One company that takes the licensing approach all the way is Bria.ai. Bria is a visual Generative AI company done right. They licensed all the images used to train their models. On top of using a licensed dataset, Bria also built an attribution engine, fostering a sustainable ecosystem that benefits all. The attribution engine analyzes the original images and their impact on the generated results and then Bria the company compensates those creators. But even Bria cannot provide their models as pure Open Source because it requires the users to run the attribution agent in order to compensate the creators.

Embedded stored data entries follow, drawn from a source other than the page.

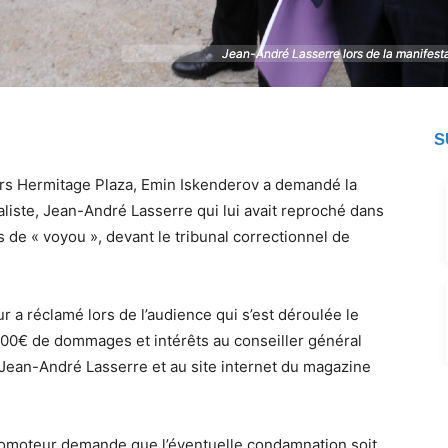
Jean-André Lasserre lors de la manifest
Jean-André Lasserre lors de la manifest
S
urs Hermitage Plaza, Emin Iskenderov a demandé la
aliste, Jean-André Lasserre qui lui avait reproché dans
 de « voyou », devant le tribunal correctionnel de
 a réclamé lors de l’audience qui s’est déroulée le
00€ de dommages et intérêts au conseiller général
Jean-André Lasserre et au site internet du magazine
promoteur demande que l’éventuelle condamnation soit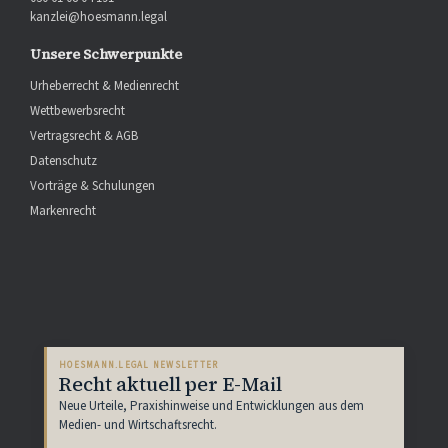
kanzlei@hoesmann.legal
Unsere Schwerpunkte
Urheberrecht & Medienrecht
Wettbewerbsrecht
Vertragsrecht & AGB
Datenschutz
Vorträge & Schulungen
Markenrecht
HOESMANN.LEGAL NEWSLETTER
Recht aktuell per E-Mail
Neue Urteile, Praxishinweise und Entwicklungen aus dem
Medien- und Wirtschaftsrecht.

Commoditized computer hardware and Open Source Software democratized software development, which spurred a huge amount of innovation and efficiency that benefited the entire world. A few deep-pocketed tech companies and startups could negotiate individual deals with the owners of the large back catalogs of copyrighted material from the entertainment industry for their closed AI models. A new, democratized, dynamic, and innovative industry based on Generative AI requires a flexible, competitive, and scalable licensing model for state-of-the-art training data. A royalty model based on similarity and interpretability of Generative AI model output is a possible outline of a solution for the unprivileged user and developer community.

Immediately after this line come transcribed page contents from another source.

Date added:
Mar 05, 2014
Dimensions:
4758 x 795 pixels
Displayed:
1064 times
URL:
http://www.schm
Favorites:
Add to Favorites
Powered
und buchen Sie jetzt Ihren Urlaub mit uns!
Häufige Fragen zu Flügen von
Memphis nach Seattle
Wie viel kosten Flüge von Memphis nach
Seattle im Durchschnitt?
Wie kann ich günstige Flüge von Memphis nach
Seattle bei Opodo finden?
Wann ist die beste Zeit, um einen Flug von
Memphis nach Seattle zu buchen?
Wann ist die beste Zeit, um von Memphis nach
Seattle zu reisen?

Navigating the intersection of Open Source AI and digital rights management requires innovative and collaborative solutions. By integrating the adaptability of Open Source models with equitable compensation systems inspired by the music industry, we can respect content creators' rights while maintaining the collaborative spirit essential for AI's progress. Embracing compensation tied to the AI inference and output generation phase (performance) offers a path forward that balances innovation with fairness, ensuring AI development remains open and accessible. As we continue to explore AI's possibilities, fostering a sustainable ecosystem that respects both technological advancement and copyright is crucial. LFAI&Data Generative AI Commons and LF Academy Software Foundation provide a unique forum to continue this conversation. Together, we can achieve a future where Open Source AI flourishes alongside the creative works that inspire it.